I say all this in an attempt to convey the level of motivation it took to track down the Hooters in Hangzhou.
During our time in Hangzhou, Pipi and really wanted to see a quarterfinal game being played in another city. In Shanghai, we’d seen a few televised games on ESPN in our hotel room. But our hotel in Hangzhou didn’t get ESPN. The television set had a poor picture anyway. We needed a sports bar.
Hangzhou is a city with an estimated expatriate population of about 6,000, but only 1,000 of those are from North America or Europe, which suggests that it’s not the best place to find a bar with burgers and big-screen TVs. We were going to have to do some sleuthing.
I first called the Shangri-La Hotel, the nicest joint in town. It had two things going for it: We’d been there, and had noticed that it definitely catered to Western travelers. More importantly, we realized it was also the place the U.S. soccer team was staying. (And I promise you, we only went there once to stalk them.)
But there was no luck there. Hard as it was to believe, they said they weren’t planning on showing the game in any public areas.
So Pipi hit the Internet, but had trouble finding listings for sports bars in Hangzhou. The only thing that kept coming up was a blurb for Hooters, which improbably has one of its three Chinese branches in Hangzhou.
I had never realized that Hooters thought of itself as a sports bar, having never been to one. (Pipi remembers that we once almost went to one in Memphis, because it was one of only two restaurants near our hotel, but oddly enough we ended up getting bad Chinese food instead.)
So I called the Hangzhou Hooters, and using the full extent of my three years of college Mandarin, was able to determine that they would, in fact, be showing the game. I got the address, too, and found it was well across town. I forgot to ask the cross street, though, which made the cab ride interesting.
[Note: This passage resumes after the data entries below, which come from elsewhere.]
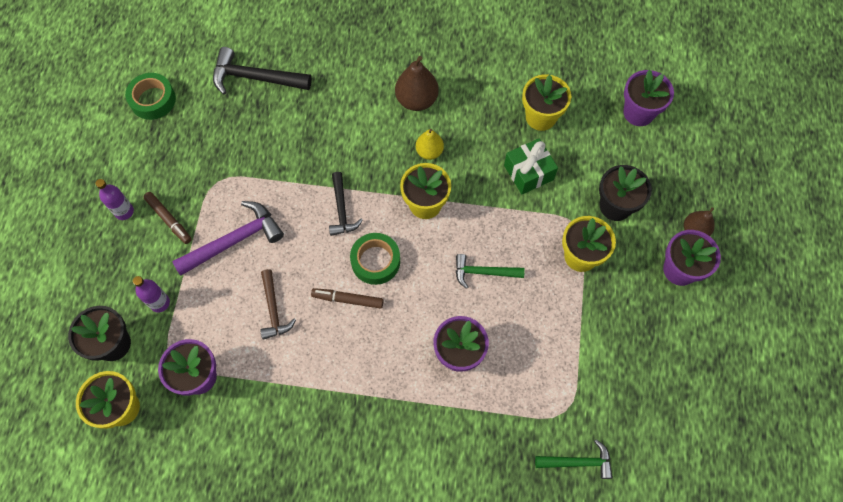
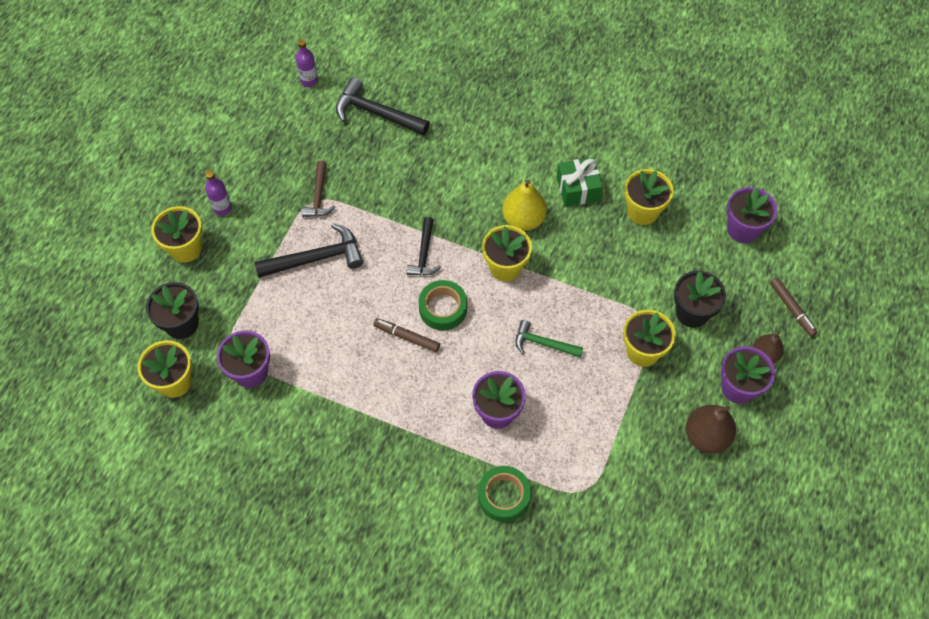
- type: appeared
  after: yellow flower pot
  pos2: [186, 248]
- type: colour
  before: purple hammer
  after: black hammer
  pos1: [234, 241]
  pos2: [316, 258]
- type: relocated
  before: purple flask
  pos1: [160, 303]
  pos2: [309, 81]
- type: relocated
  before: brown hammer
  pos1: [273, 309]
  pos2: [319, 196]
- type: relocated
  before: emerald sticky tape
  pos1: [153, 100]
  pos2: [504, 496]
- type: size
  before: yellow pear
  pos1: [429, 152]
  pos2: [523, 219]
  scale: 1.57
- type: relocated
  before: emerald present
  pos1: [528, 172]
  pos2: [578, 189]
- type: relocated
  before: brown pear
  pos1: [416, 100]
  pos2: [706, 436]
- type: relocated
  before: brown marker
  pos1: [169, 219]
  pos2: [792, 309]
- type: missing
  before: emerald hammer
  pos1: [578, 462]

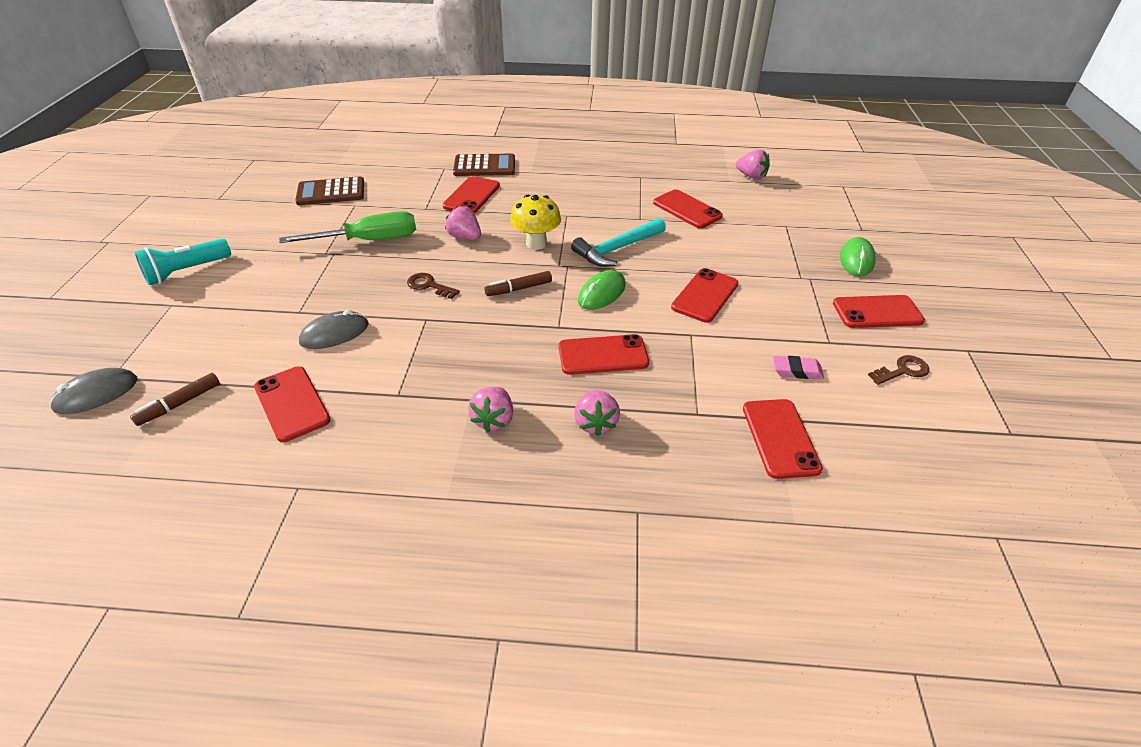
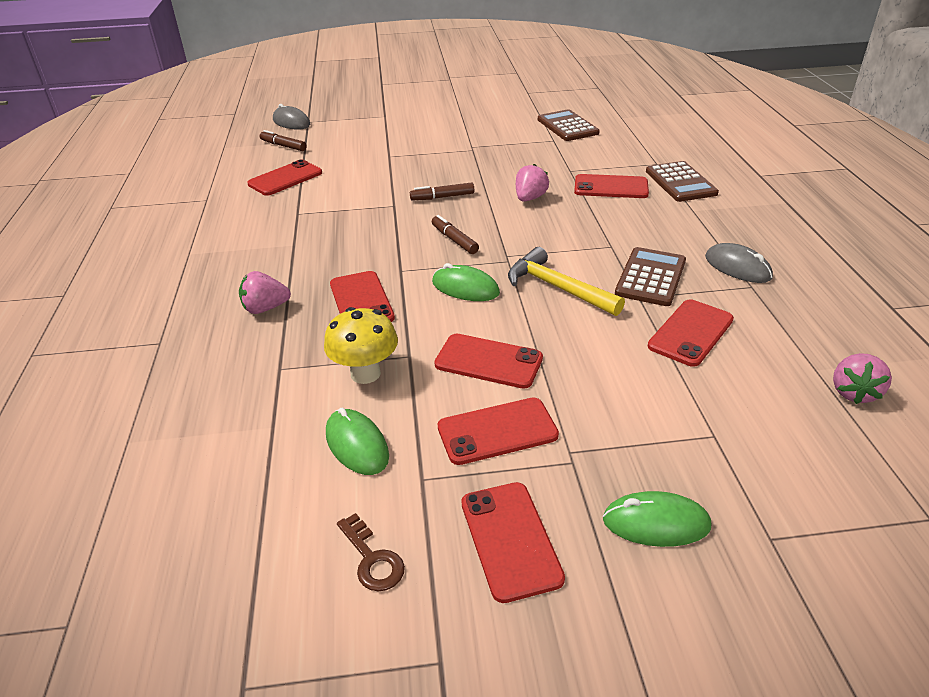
- type: relocated
  before: yellow toadstool
  pos1: [536, 243]
  pos2: [365, 373]
- type: exchanged
  before: rosy eraser
  after: emerald PC mouse
  pos1: [796, 371]
  pos2: [357, 445]
- type: exchanged
  before: brown door key
  after: brown marker
  pos1: [429, 286]
  pos2: [442, 197]
- type: relocated
  before: red phone
  pos1: [780, 438]
  pos2: [497, 431]
- type: colour
  before: teal hammer
  after: yellow hammer
  pos1: [617, 249]
  pos2: [557, 288]
- type: appeared
  after: brown calculator
  pos2: [650, 277]
- type: relocated
  before: ash-grey PC mouse
  pos1: [334, 333]
  pos2: [737, 267]
- type: missing
  before: teal pocket torch
  pos1: [186, 271]
- type: missing
  before: emerald hand screwdriver
  pos1: [369, 240]
- type: missing
  before: rosy toy strawberry
  pos1: [494, 420]

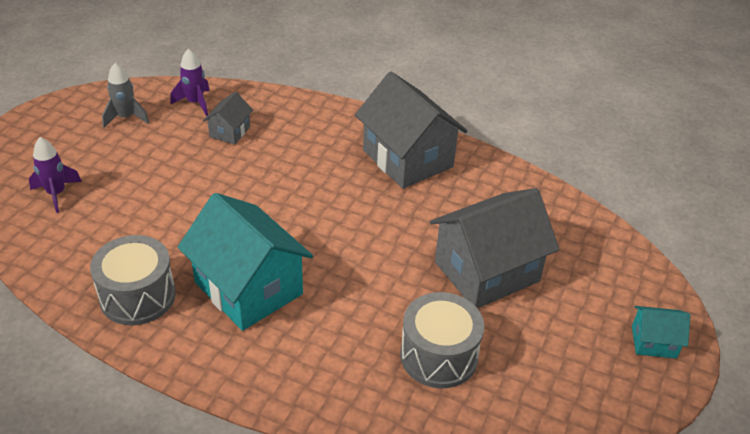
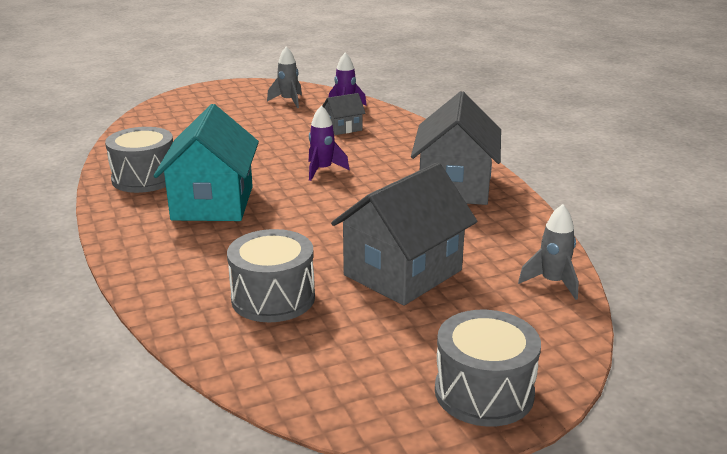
- type: relocated
  before: purple toy rocket
  pos1: [56, 194]
  pos2: [322, 170]
- type: spun
  before: ash-grey cottage
  pos1: [486, 271]
  pos2: [403, 272]
  turn: -60
- type: exchanged
  before: teal cottage
  after: ash-grey snare drum
  pos1: [653, 342]
  pos2: [484, 392]
- type: appeared
  after: ash-grey toy rocket
  pos2: [552, 283]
The street that Hooters Hangzhou is located on is long, and the numbers seem to be particularly poorly marked. Our driver stopped once to ask another driver if he knew what block we were on, and twice pulled the taxi over, with the engine still running, and sprinted up and down the sidewalk looking for street numbers. Pipi asked me to remind her what that word was that the Shanghai doorman had used to describe us when we came home soaked from the Nigeria game. She thought this guy was pretty
lihai, too.
Finally, we found it. It looked like I imagine an American Hooters looks, with pool tables, several bars, and lots of tacky signs on the wall. The waitresses looked surprisingly like I imagine American Hooters waitresses look like. Ours was named Kiki, which I know because she wrote it on a napkin for us. In my memory of it, she dotted the “i”s with a heart, but this can’t really be true. (I am sure, though that she did write, “thank you” on the bill accompanied by a smiley face inside a daisy.)
Hardly anyone was there, so we got a lot of attention from Kiki as well as the manager, who must not have drawn actual work duty that evening. I thought they might pull up chairs and eat with us until a gong sounded the signal that it was the time at Hooters when they dance. All the waitresses jumped up on one of the bars and began lip-synching to “YMCA,” complete with the ritual arm waving. It was weird. Not as weird as fish falling out of the sky, but almost as unexpected. Hangzhou had delivered us a surreal experience after all.